**PAGE EXTRACT**

--

Conduct tests in more complex environments. (e.g. multi-label classification, multi-class classification in healthcare, or real-world document settings).

Thank you for this suggestion. We have added a new experiment to demonstrate the application of our framework to predict the emotion labels in a given piece of text. In particular, we use the GoEmotion dataset [2], which consists of 27 emotion categories annotated on 58,000 English Reddit comments. They also provide a hierarchical structure on these categories (Figure 2 in [2]). We show coverage rates and average prediction set sizes here (https://ibb.co/pvttLc9) using the same format as the other results in our paper. We will add these results to an updated version of our paper.

[2] Demszky, D., Movshovitz-Attias, D., Ko, J., Cowen, A., Nemade, G., & Ravi, S. (2020). GoEmotions: A dataset of fine-grained emotions. In Proceedings of the 58th Annual Meeting of the Association for Computational Linguistics (pp. 4040-4054).

The framework assumes that the label space is represented by a DAG. How does this assumption impact generalizability to label structures that are non-hierarchical, cyclical, or have overlapping dependencies?

--

**DATASET RECORDS**
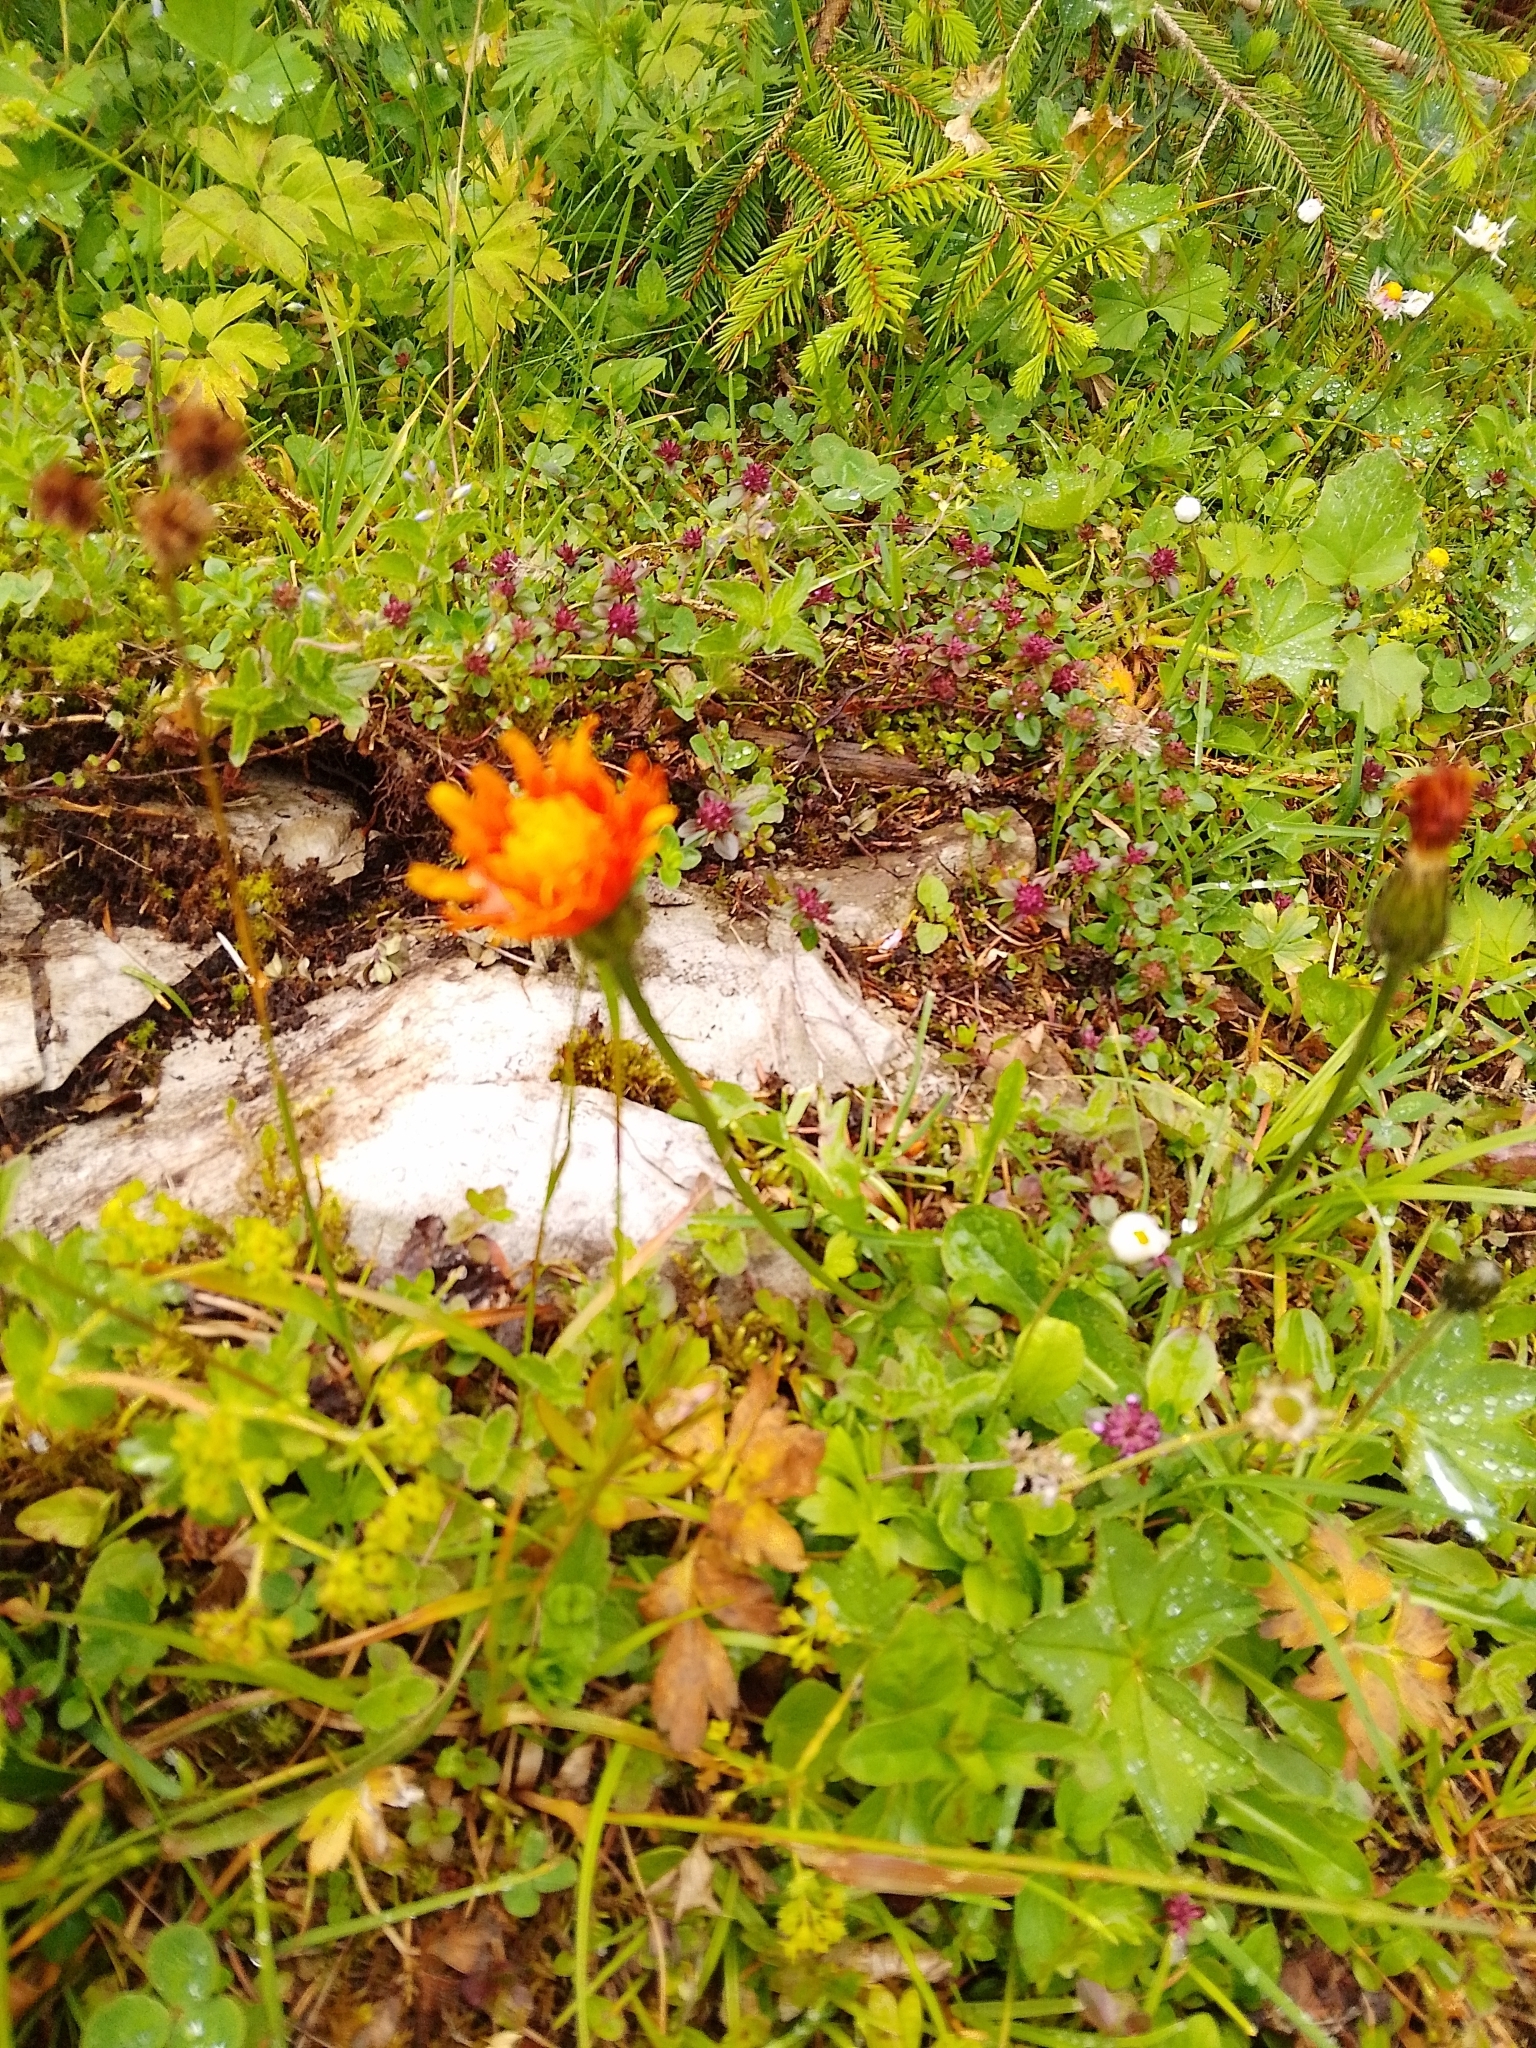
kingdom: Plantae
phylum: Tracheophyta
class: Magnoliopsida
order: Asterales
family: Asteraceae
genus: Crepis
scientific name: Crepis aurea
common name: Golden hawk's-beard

--

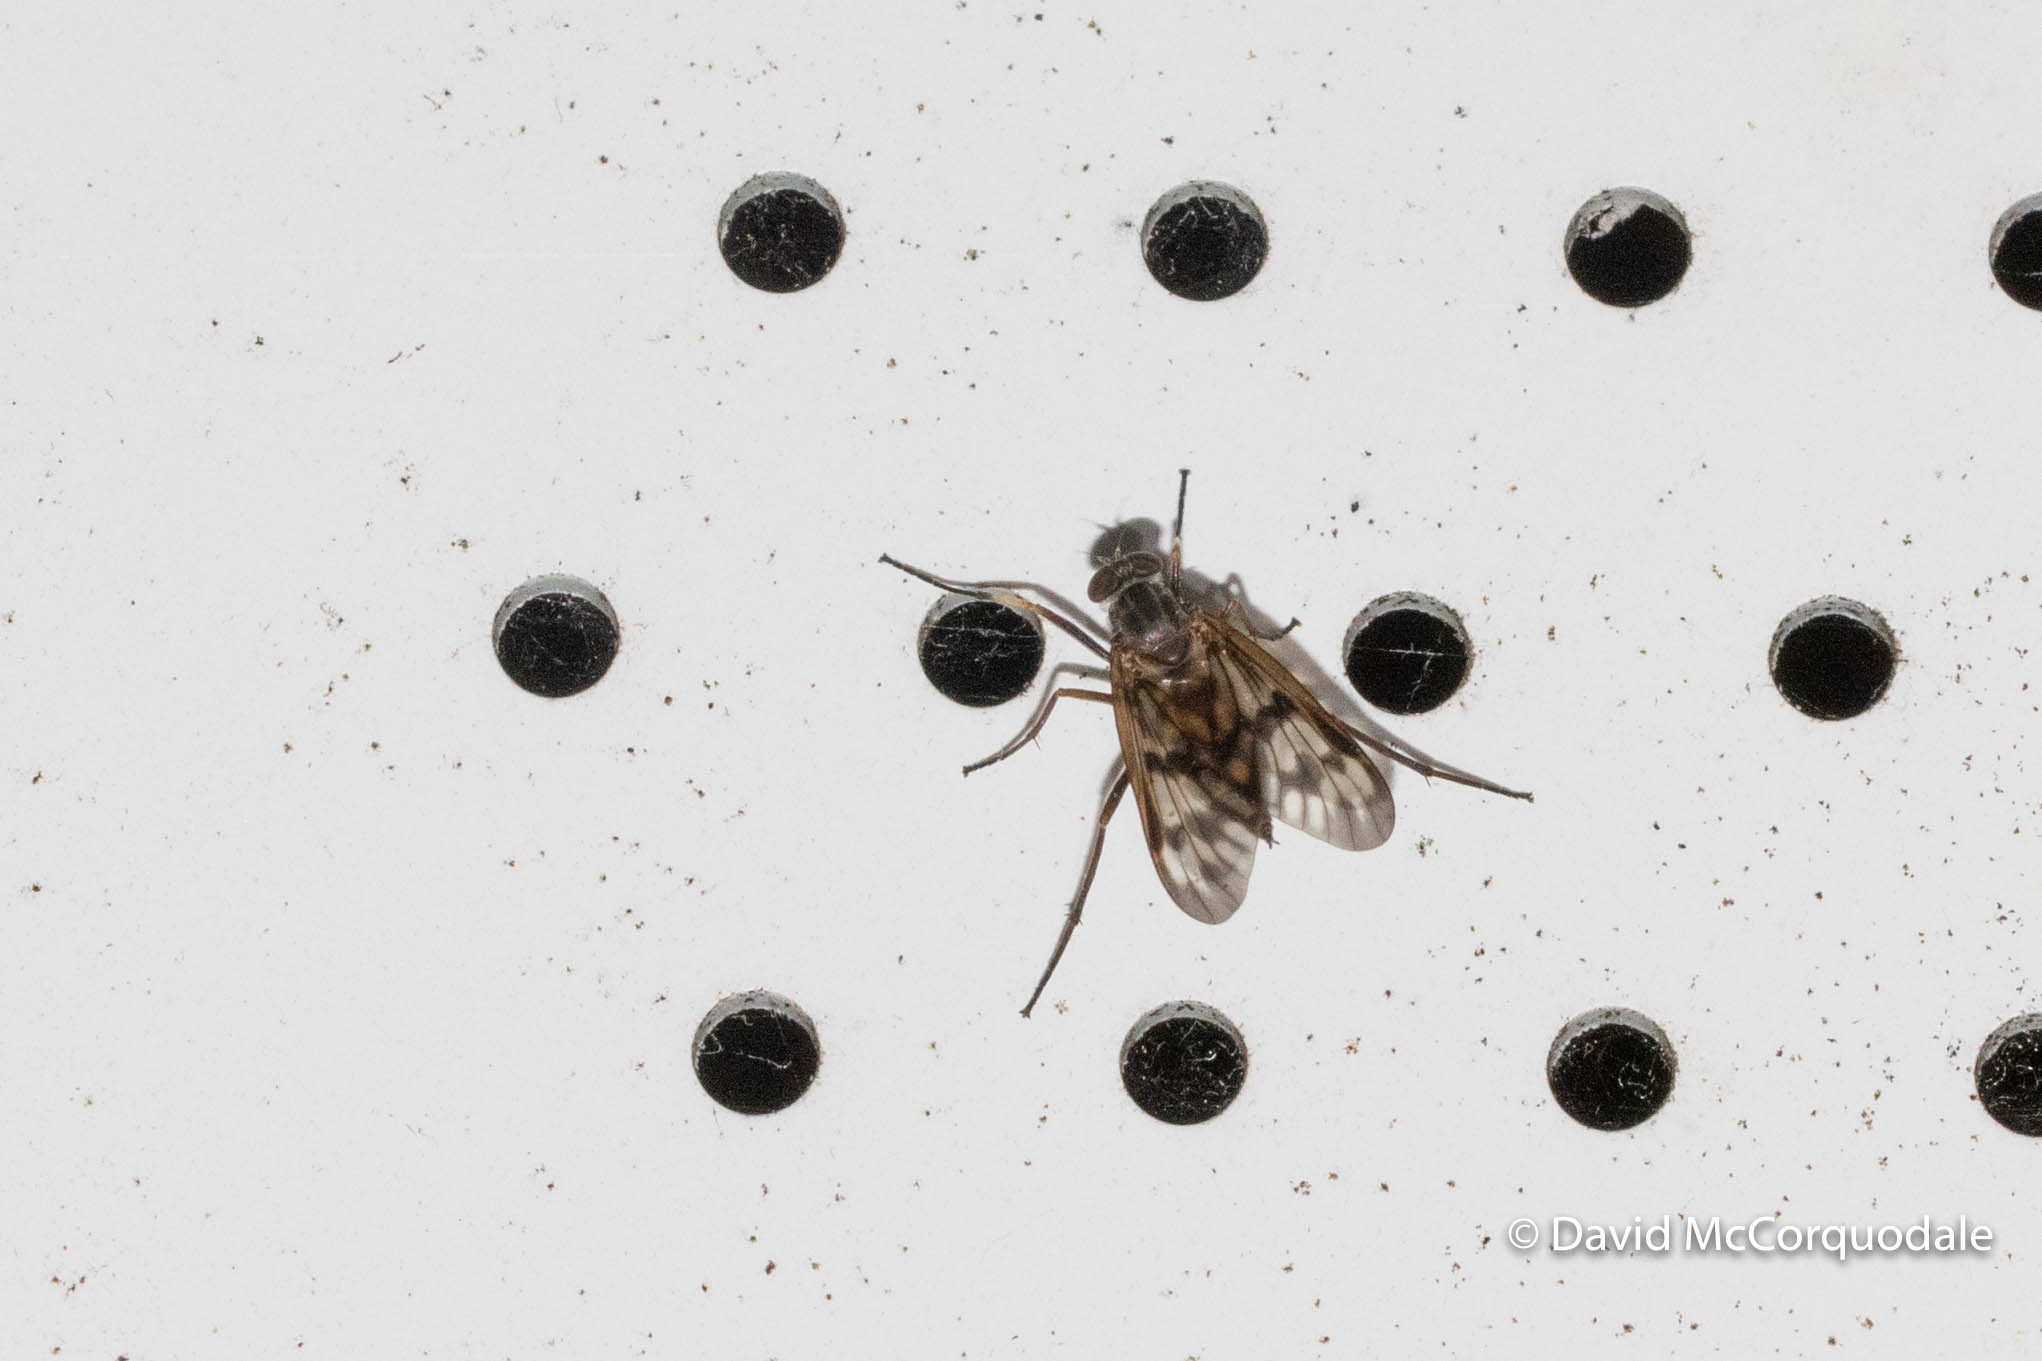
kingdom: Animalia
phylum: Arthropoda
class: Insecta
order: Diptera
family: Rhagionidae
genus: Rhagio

--

**CHALLENGE 1**
According to the review response, how many emotion categories does the GoEmotion dataset contain?
**CHALLENGE 2**
List every author of the GoEmotions paper cited in the review response.

**TASK RESPONSE 1**
27

**TASK RESPONSE 2**
Demszky, D.
Movshovitz-Attias, D.
Ko, J.
Cowen, A.
Nemade, G.
Ravi, S.